2023 ISAKOS Biennial Congress ePoster
Predictors and Early Management of Knee Arthrofibrosis After Arthroscopic Knee Ligament Reconstruction Surgery in Adolescent Patients
Alejandro Marquez-Lara, MD, PhD UNITED STATES
William Padget, DO, Rochester, MI UNITED STATES
Shital N. Parikh, MD, Cincinnati, OH UNITED STATES
Cincinnati Children's Medical Center, Cincinnati, Ohio, UNITED STATES
FDA Status Not Applicable
Summary
Prompt recognition of knee arthrofibrosis after knee arthroscopy can be safely and successfully managed with early (<3 months) MUA in adolescent patients.
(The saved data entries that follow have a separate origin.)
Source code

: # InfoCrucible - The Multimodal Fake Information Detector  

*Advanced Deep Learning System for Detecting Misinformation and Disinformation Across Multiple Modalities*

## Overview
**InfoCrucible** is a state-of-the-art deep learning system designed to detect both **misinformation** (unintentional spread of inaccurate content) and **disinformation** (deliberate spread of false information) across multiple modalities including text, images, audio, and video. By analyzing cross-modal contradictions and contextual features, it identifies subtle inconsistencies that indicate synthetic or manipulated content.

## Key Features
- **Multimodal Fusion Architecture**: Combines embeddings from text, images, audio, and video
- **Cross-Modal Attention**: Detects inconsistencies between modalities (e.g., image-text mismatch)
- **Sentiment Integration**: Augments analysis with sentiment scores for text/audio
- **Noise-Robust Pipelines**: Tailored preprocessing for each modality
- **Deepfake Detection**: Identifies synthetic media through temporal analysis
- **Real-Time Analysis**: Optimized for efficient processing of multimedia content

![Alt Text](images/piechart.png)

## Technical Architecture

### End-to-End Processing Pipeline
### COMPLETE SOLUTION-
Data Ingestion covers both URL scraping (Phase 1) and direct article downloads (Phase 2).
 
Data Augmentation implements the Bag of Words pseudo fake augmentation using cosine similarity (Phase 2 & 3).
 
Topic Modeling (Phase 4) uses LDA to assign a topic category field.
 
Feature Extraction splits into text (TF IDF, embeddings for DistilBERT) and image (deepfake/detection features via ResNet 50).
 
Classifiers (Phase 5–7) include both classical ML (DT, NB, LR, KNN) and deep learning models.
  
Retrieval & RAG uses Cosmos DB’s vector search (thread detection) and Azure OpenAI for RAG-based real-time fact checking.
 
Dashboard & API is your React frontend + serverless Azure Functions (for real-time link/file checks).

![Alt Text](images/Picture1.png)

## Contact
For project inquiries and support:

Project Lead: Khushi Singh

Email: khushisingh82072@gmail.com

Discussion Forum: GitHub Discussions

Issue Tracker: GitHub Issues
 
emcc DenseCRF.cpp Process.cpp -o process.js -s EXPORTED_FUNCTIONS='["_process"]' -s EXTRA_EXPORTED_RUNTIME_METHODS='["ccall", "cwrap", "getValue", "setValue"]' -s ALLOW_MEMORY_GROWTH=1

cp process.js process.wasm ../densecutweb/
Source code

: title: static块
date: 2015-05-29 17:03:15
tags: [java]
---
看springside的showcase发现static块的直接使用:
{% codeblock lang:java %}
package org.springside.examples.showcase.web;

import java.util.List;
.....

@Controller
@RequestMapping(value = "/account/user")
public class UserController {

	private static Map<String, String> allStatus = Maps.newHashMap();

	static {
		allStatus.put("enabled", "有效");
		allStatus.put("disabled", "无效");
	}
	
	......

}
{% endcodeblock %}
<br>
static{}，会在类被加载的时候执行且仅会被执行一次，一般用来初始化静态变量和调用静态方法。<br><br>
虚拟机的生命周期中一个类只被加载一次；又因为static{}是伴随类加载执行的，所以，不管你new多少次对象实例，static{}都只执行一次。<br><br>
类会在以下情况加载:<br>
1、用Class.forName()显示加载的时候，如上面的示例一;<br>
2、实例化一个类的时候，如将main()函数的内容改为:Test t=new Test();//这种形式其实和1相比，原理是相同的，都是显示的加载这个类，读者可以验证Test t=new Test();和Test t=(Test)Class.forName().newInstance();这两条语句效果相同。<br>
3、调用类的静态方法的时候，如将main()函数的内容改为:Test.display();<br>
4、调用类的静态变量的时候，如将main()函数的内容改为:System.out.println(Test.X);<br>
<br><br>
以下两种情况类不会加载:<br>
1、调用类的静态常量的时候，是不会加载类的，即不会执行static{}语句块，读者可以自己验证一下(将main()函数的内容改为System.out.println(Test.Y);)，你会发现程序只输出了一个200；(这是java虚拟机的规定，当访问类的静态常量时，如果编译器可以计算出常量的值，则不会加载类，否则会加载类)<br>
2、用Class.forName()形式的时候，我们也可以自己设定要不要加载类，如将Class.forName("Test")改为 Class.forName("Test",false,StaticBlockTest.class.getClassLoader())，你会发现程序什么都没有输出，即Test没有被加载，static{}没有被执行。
ePosters will be available shortly before Congress
Abstract
Introduction
Management of postoperative knee arthrofibrosis can be challenging, and recent evidence suggests a stepwise approach that begins with diagnosis and treatment within the first 3 months after index surgery can be effective. However, few studies have reported on the safety and effectiveness of early (<3 months) manipulation under anesthesia (MUA) following knee arthroscopy in adolescent patients with arthrofibrosis. The purpose of this study is to evaluate the safety and effectiveness associated with early MUA following arthroscopic knee ligament reconstruction in adolescent patients.
Methods
A list of all ligamentous arthroscopic knee procedures between 2008-2021 was queried to identify patients who had undergone anterior cruciate ligament (ACL) reconstruction or medial patellofemoral
reconstruction (MPFL). From this patient cohort, adolescent patients (<19 years) who required MUA after index procedure were identified. Patients were matched 2:1 with a non MUA cohort to assess predictors of early MUA.
Results
A total of 25 patients (10 ACL and 15 MPFL) with an average age of 14.7±2.5 were included for analysis. Patients underwent MUA at a mean 63.7±18.9 days after index surgery. Median follow up was 8.4 months (IQR 4.7-16.1). ROM achieved during MUA was significantly greater compared to 6 weeks post index surgery and Pre MUA ROM. ROM subsequently increased significantly >6 weeks after MUA (p=0.002). Only two patients (8.0%) were considered to have failed MUA treatment based on the need for second MUA or subsequent lysis of adhesions and achieved full ROM after final treatment. Matched cohort analysis demonstrated a greater proportion of African American patients in the MUA cohort compared to non-MUA patients. Compared to non MUA patients, ROM was significantly restricted in MUA patients prior to index surgery, 7 days after index surgery, and 6 weeks after index surgery. Furthermore, 31.8% of MUA patients reported pain 6 weeks after index surgery compared to only 6.9% of non MUA patients (p=0.021).
Conclusion
The findings of this study suggest knee arthrofibrosis can be safely and successfully managed with early (<3 months) MUA in adolescent patients. Although further research is warranted to better characterize risk factors ROM <90 degrees and pain with ROM at 6 weeks postop may suggest future arthrofibrosis and management of knee stiffness/arthrofibrosis with MUA is a safe and effective treatment to help patients regain full ROM without invasive LOA.